** Page excerpt **

++++

A copyright holder can’t use a court order against the owner of an infringing website to conscript every intermediary service on the internet into helping make that website disappear, EFF and the Computer & Communications Industry Association argued in an amicus brief.
The brief, filed in the U.S. District Court for the Southern District of New York, defends Cloudflare, a San Francisco-based global cloud services provider.
United King Film Distribution – a movie, television, sports and news content producer and provider – sued the creators of Israel.tv, which had streamed content on which United King held copyrights. After the people behind Israel.tv failed to appear in court, United King won a shockingly broad injunction not only against them but also claiming to bind hundreds, maybe thousands of intermediaries, including nearly every Internet service provider in the US, domain name registrars, web designers, shippers, advertising networks, payment processors, banks, and content delivery networks.
United King then sought to enforce that injunction against CDN/reverse proxy service Cloudflare, demanding that Cloudflare be held in contempt of court for refusing to block the streaming site and stop it from ever appearing again.
But the injunction is impermissibly broad, at odds with both Federal Rule of Civil Procedure 65 and the Digital Millennium Copyright Act (DMCA), EFF’s brief argued. It’s like ordering a telephone company to prevent a person from ever having conversations over the company’s network. It will cause collateral harm to numerous internet services and their users by imposing unnecessary costs and compliance burdens. And it could cause intermediaries like Cloudflare to block lawful websites and speech in order to avoid being sanctioned by courts in cases like this.

++++

** Material provided **
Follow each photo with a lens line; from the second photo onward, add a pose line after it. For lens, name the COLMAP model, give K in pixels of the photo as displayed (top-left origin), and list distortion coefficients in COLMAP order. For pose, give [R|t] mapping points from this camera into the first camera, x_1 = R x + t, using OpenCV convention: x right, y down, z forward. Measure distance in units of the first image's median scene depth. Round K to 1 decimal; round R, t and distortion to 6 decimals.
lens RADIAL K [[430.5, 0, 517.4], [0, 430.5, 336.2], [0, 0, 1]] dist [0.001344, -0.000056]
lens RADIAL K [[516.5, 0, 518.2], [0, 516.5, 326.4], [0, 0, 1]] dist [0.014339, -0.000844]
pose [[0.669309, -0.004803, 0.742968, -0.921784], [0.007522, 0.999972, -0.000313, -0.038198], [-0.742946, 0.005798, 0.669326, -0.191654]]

++++

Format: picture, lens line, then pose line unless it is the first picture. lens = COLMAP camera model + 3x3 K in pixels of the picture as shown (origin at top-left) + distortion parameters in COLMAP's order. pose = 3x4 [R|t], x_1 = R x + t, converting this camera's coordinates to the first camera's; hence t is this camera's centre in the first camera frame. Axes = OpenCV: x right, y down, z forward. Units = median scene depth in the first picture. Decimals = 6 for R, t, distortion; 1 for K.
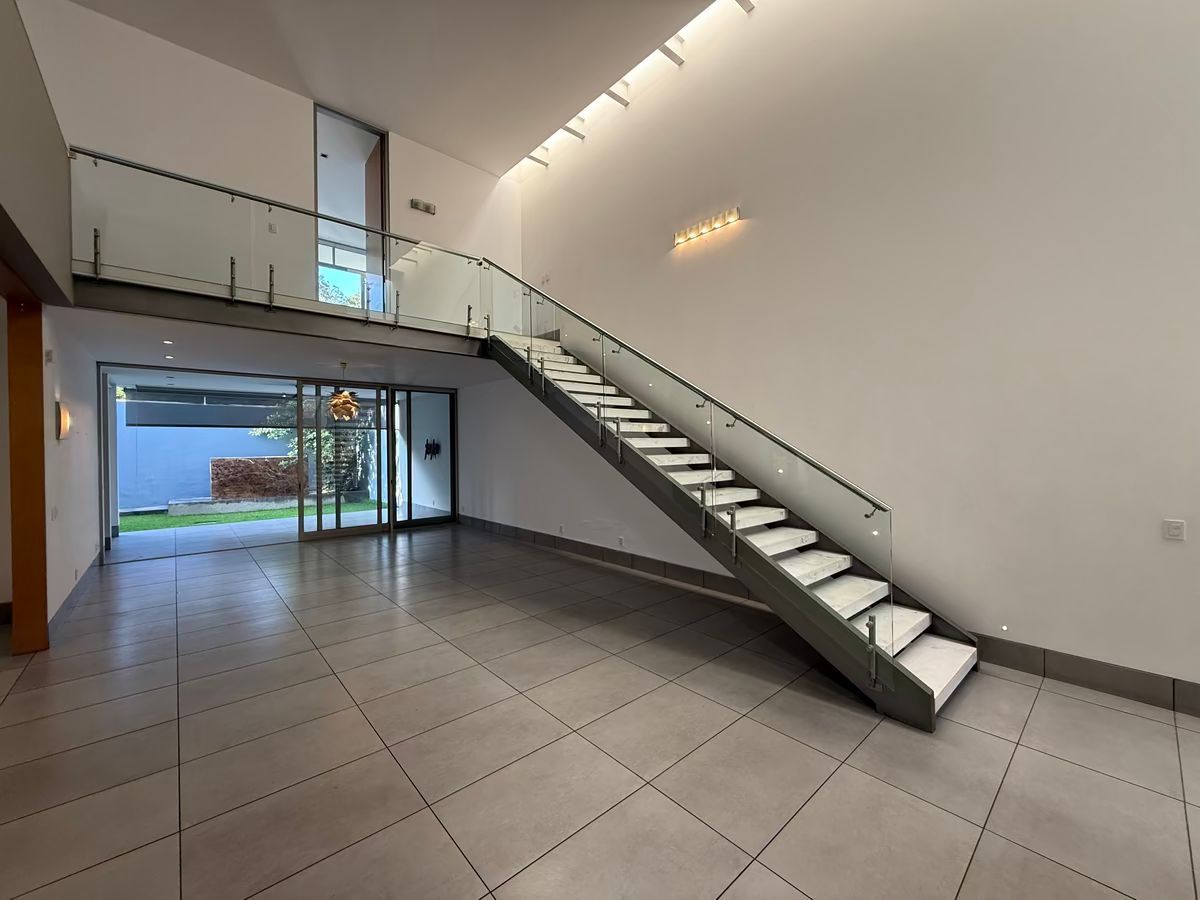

++++

** Task statement **
Set down the passage of the page excerpt on the Cloudflare injunction case word for word, from "United King Film" up to and including "ever appearing again.". The listing isn't needed for this.

** Task result **
United King Film Distribution – a movie, television, sports and news content producer and provider – sued the creators of Israel.tv, which had streamed content on which United King held copyrights. After the people behind Israel.tv failed to appear in court, United King won a shockingly broad injunction not only against them but also claiming to bind hundreds, maybe thousands of intermediaries, including nearly every Internet service provider in the US, domain name registrars, web designers, shippers, advertising networks, payment processors, banks, and content delivery networks.
United King then sought to enforce that injunction against CDN/reverse proxy service Cloudflare, demanding that Cloudflare be held in contempt of court for refusing to block the streaming site and stop it from ever appearing again.